* SUPPLIED MATERIAL
════

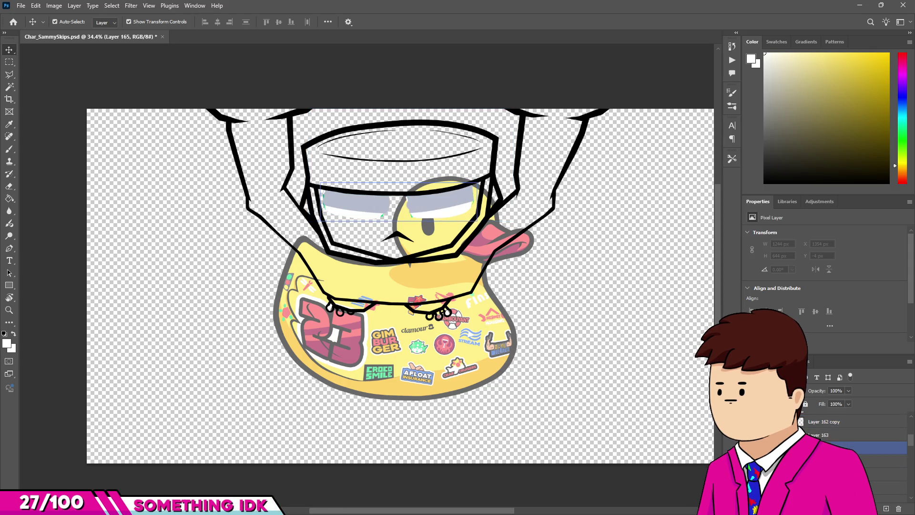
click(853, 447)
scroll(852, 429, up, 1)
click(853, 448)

════

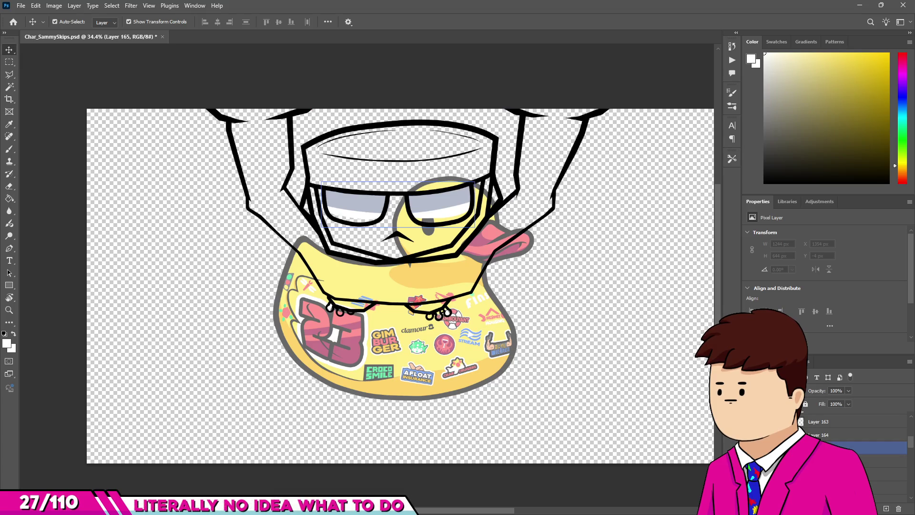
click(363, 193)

════

* WORK TO BE COMPLETED
Could you state how many lines of the records contain "click"? Give the number and nothing else.

* WRITTEN REPLY
3